Overview
In the recent years, a lot of buildings with no root in the Iranian culture and architecture found fame in Tehran, buildings with a design in which you would see a show off of classic elements and decorations and a representation of a sense of magnificence and luxury for anyone seeing them from the outside and for their residents. Such buildings became famous for this reason and soon they made a visual dissonance in this city, making the Iranian architecture and materials less and less famous every day. Most people see living in buildings with Roman Decorations and Façade as living in palaces, this false need and incentive that people have is given the name of “the syndrome of living in a palace” and is increasingly becoming popular mostly in metro polytan cities and also in small cities and villages. This phenomenon has become challenge for us in Iran, as we are faced with the request of this type of architecture from some clients.\
Brief:
Iran-zamin is luxurious street in the western part of Tehran and its architectural texture is mostly consisted of villas. The “Iran-zamin Villa” was an existing and incomplete structure that had been abandoned for five years as its owners had different tastes in architectural styles.
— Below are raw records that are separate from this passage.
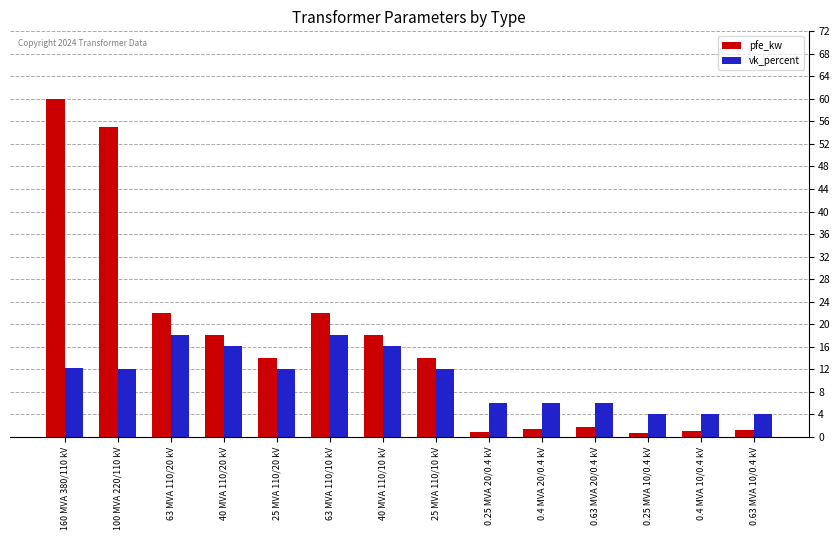

What is the greatest value displayed?

60.0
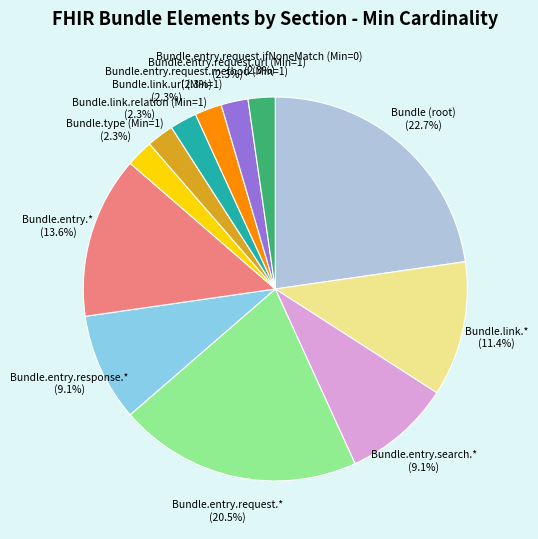

Does any single category account for the majority?

No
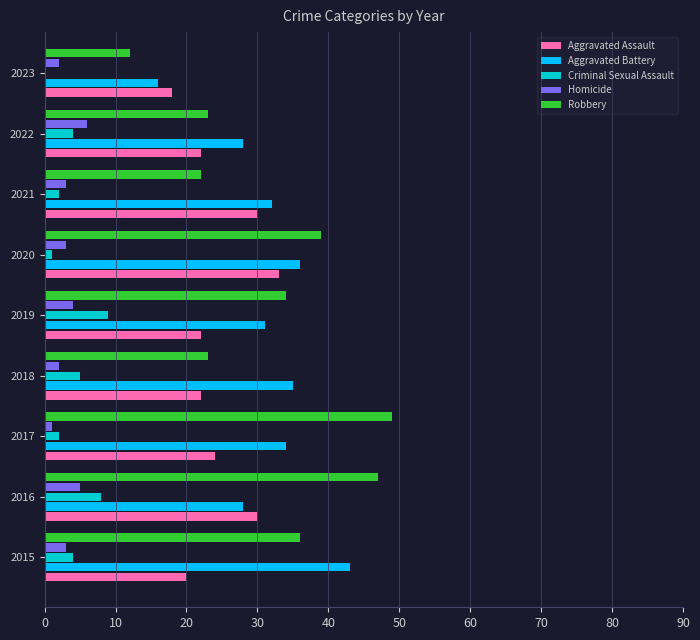

What is the approximate value of Aggravated Battery at 2021, to the nearest 10?

30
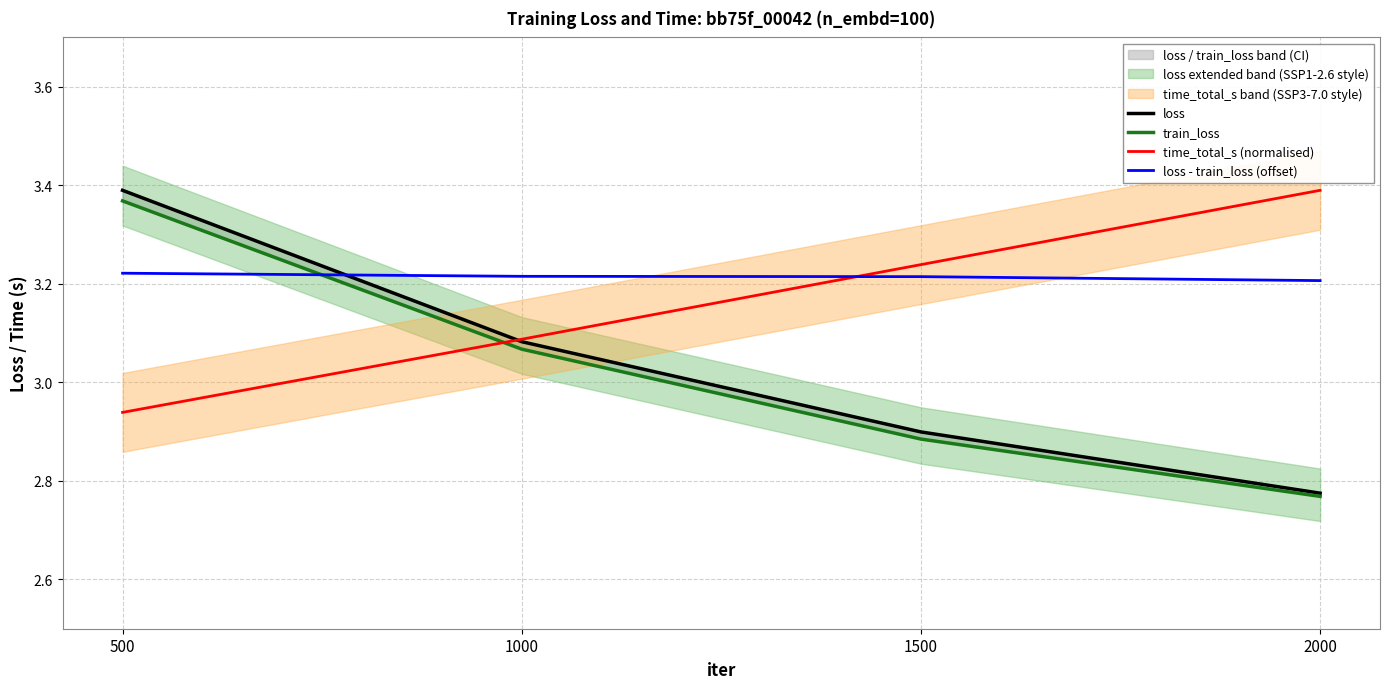

What is the minimum value for loss - train_loss (offset)?

3.2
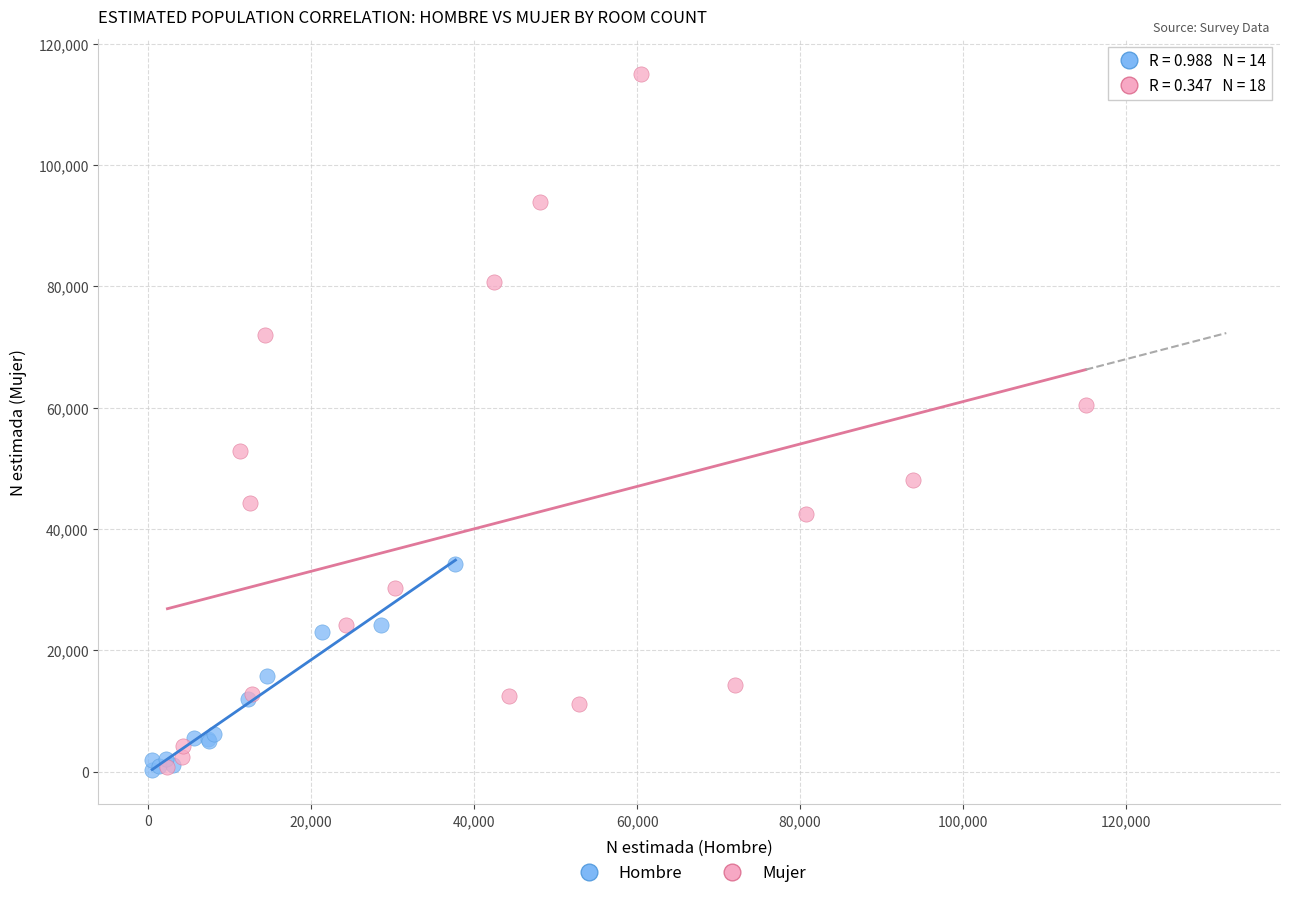

Which series reaches the maximum Y coordinate?

Mujer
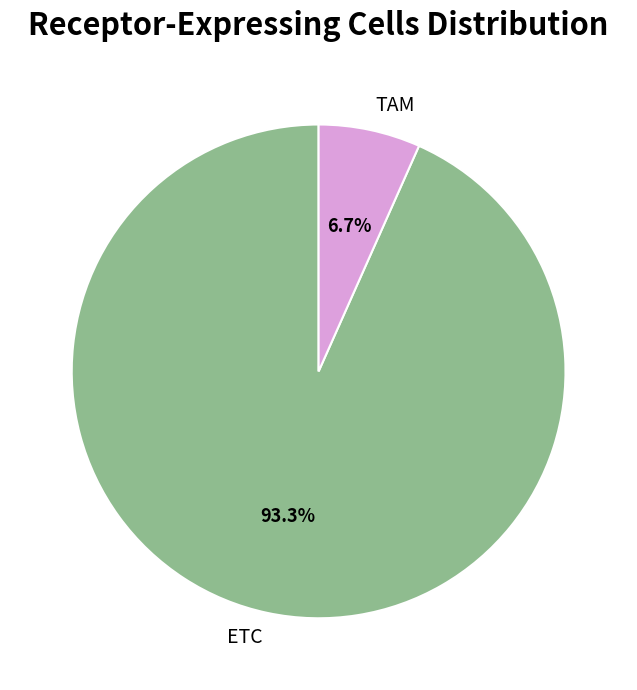

To the nearest percent, what percentage of the pie is ETC?

93%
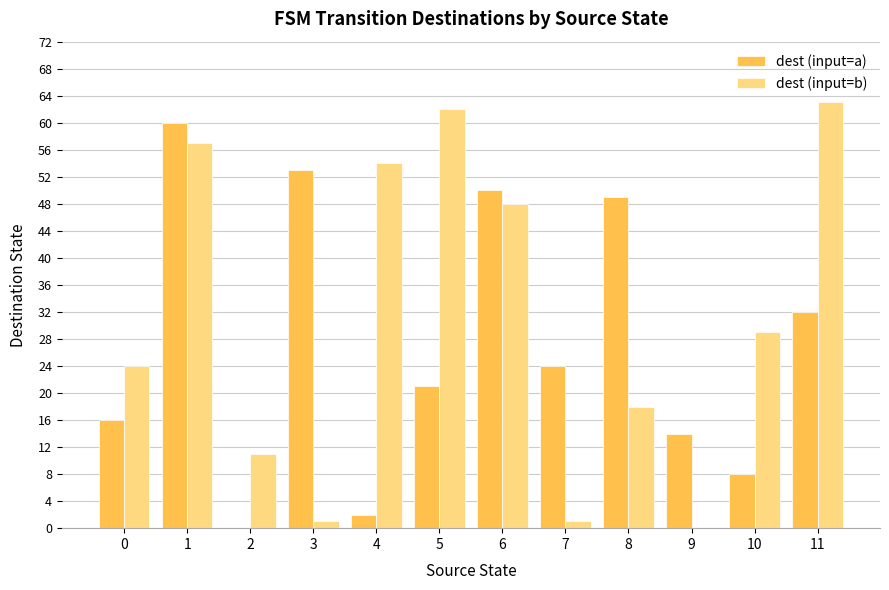

At which label is dest (input=a) closest to 30?

11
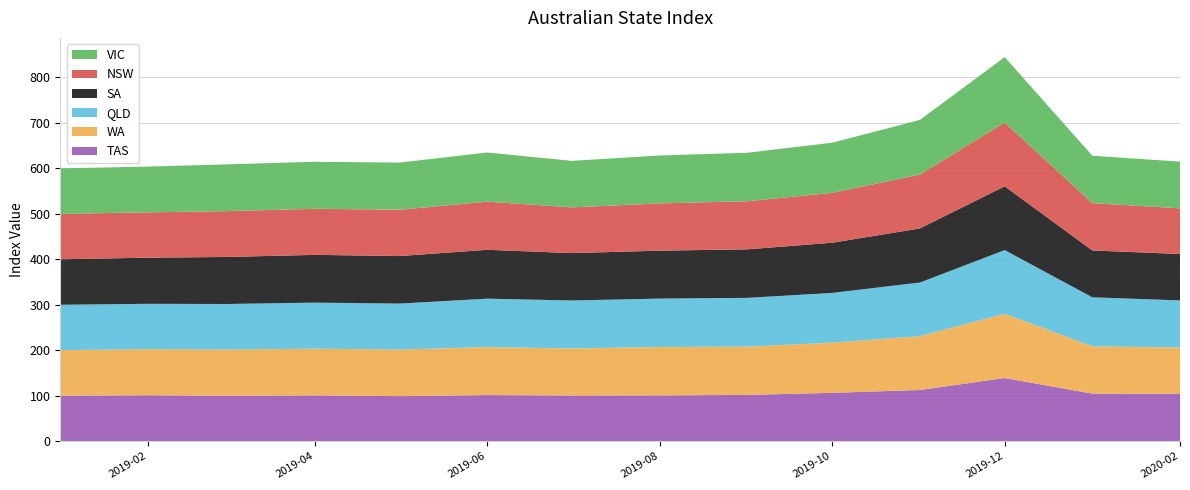

Reading left to right, list all the values displayed in this chart.

NSW: 100.0	99.7	100.8	101.3	101.9	105.9	100.5	104.1	105.8	109.7	118.6	140.4	104.1	100.4
VIC: 100.0	100.7	102.9	103.5	103.7	108.2	102.4	105.3	106.6	110.4	120.1	143.9	104.3	102.8
QLD: 100.0	99.7	100.3	101.3	101.2	106.5	105.5	106.5	107.3	109.4	117.9	140.1	107.7	103.7
SA: 100.0	101.5	103.5	105.1	104.6	107.5	104.3	105.4	106.8	110.4	119.0	140.3	103.1	102.1
WA: 100.0	101.5	101.6	102.8	102.5	105.6	103.5	106.5	106.2	110.5	118.5	141.4	104.2	101.8
TAS: 100.0	100.9	99.8	100.6	98.9	101.3	100.4	100.6	101.7	106.2	112.5	138.8	104.5	104.1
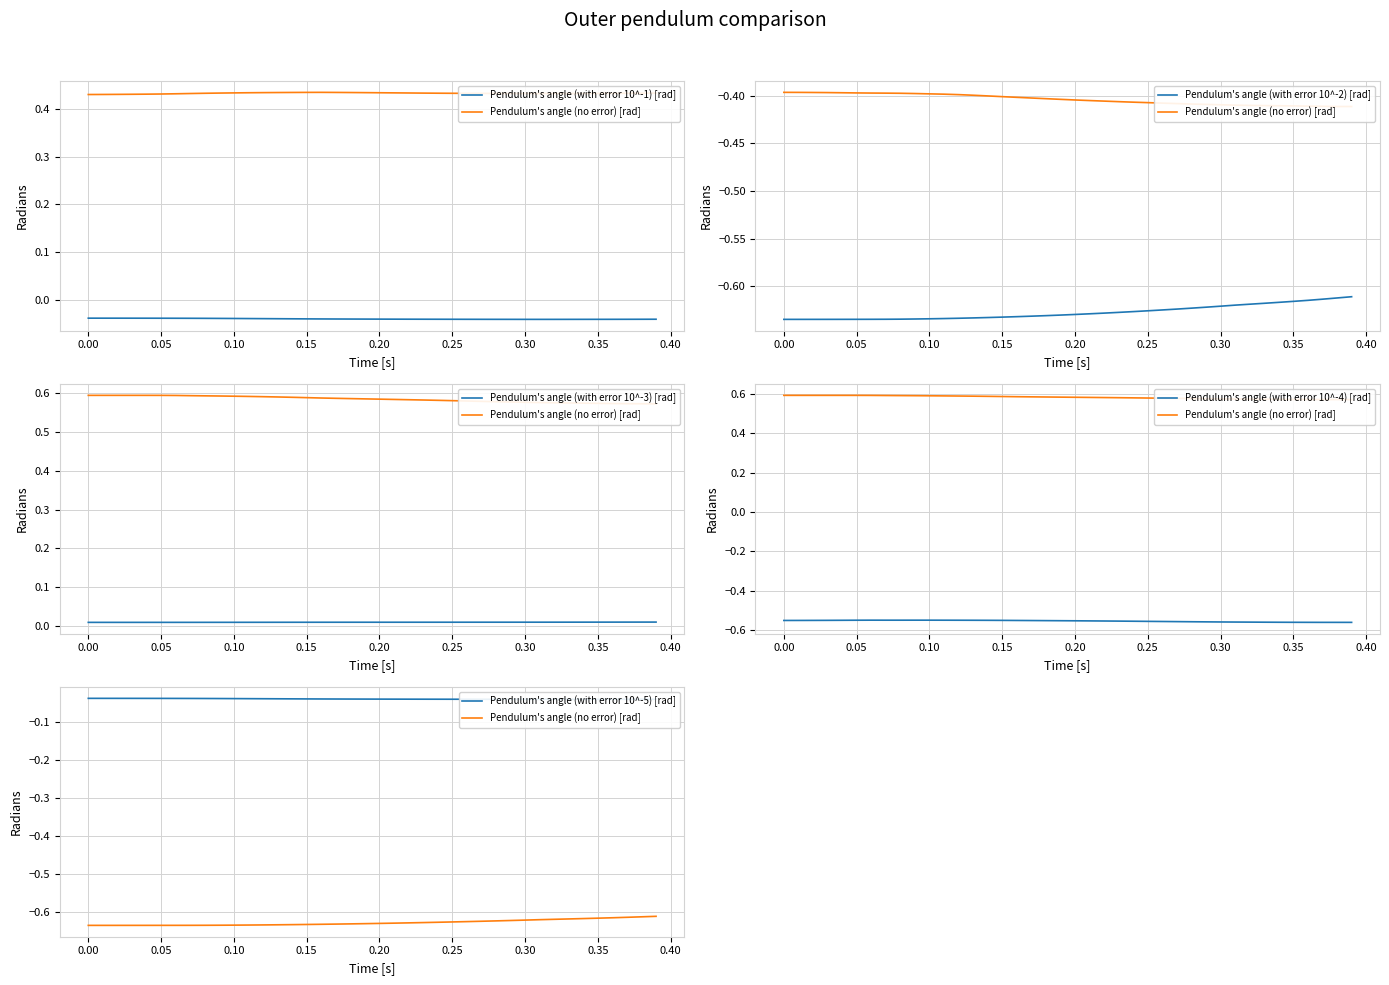

True or false: Pendulum's angle (with error 10^-3) [rad] and Pendulum's angle (with error 10^-4) [rad] intersect in this chart.

False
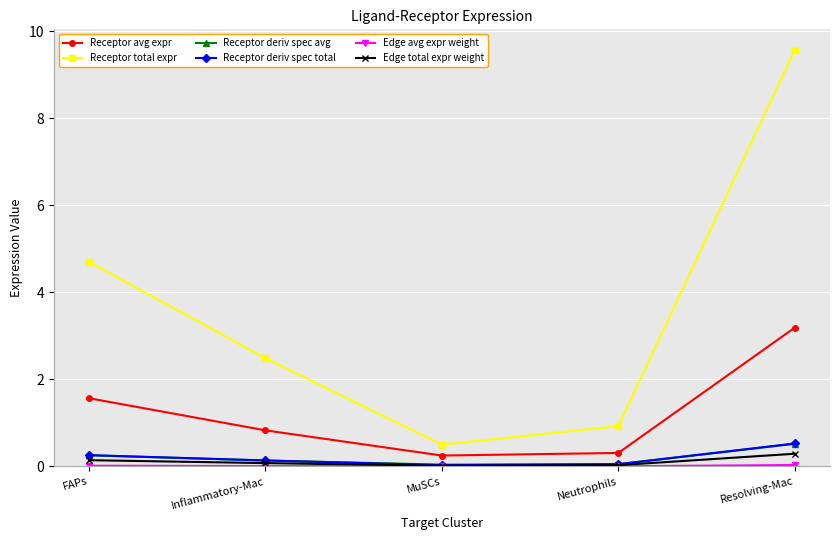

True or false: Receptor deriv spec total and Receptor avg expr intersect in this chart.

False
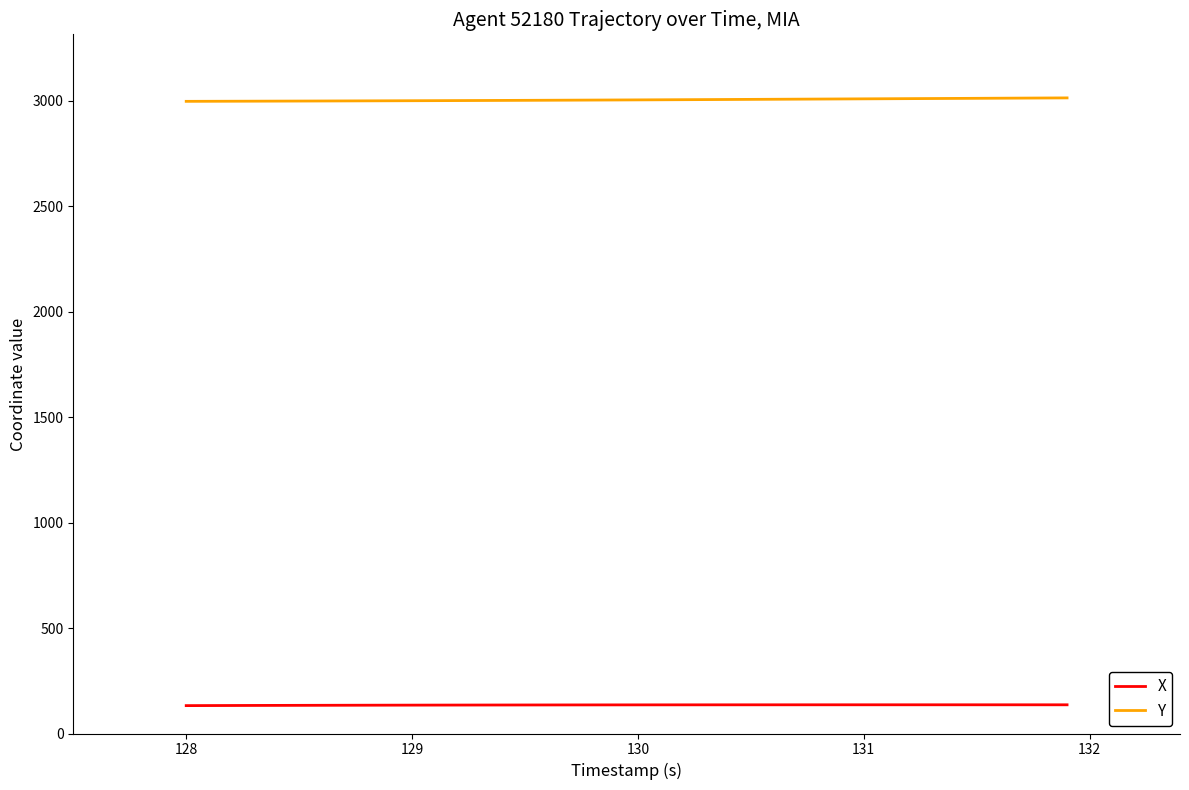

What is the average value of the Y series?

3003.8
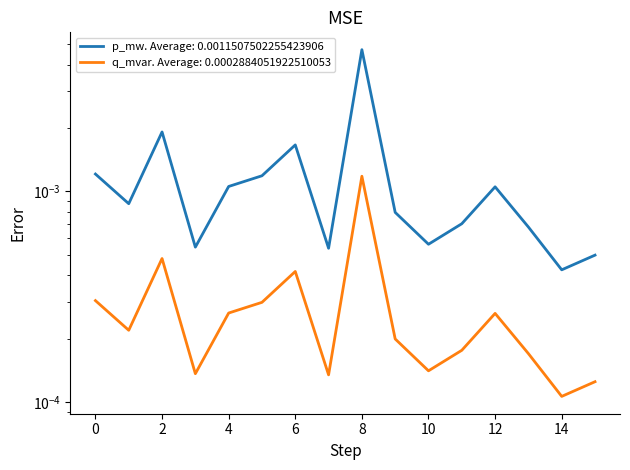

Which series has the largest total across all categories?

p_mw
A four-member family that saw their disagreement as a complex challenge, which could even make it problematic for them to coexist in this villa. The parents liked classic architecture as they believed classic decorations would give their life a more luxurious quality (the common belief in Tehran as explained in the overview), while the kids had a modern and minimalistic taste, seeing classic architecture as old-school and old-fashioned.
In our view, such difference in opinions is not only a visual dissonance, but it can be two different organizations and it can provide the project with two different life qualities. Firstly, we tried to provide to this family a better understanding of classical architecture, which we did through translating classical architecture into using statue-like elements as architectural elements. These elements were translated as vests that continued to the yard, forming a field of huge vests, through which a special type if life could exist, and what organized a duplex for the parents.
In fact, these vests are the continuity of the landscape elements into the inner parts of the structure, penetrating into it and giving it life and soul. Following this, the living space of the kids, like a perforated solid mass, sits on the top of those huge vests, covering the parents’ space like a shield.
Materiality:
Such a duality in requests leads us to choosing dual textures for material as well to reflect in the facade this difference in taste and style and hence the difference in life qualities. As classical architecture is known to be made of luxurious stone sheets in Iran, for the material of the vests we chose travertine stone. Opposing to that, the box-shaped shield was painted with a neutral and dark color, representing modernity and minimalism.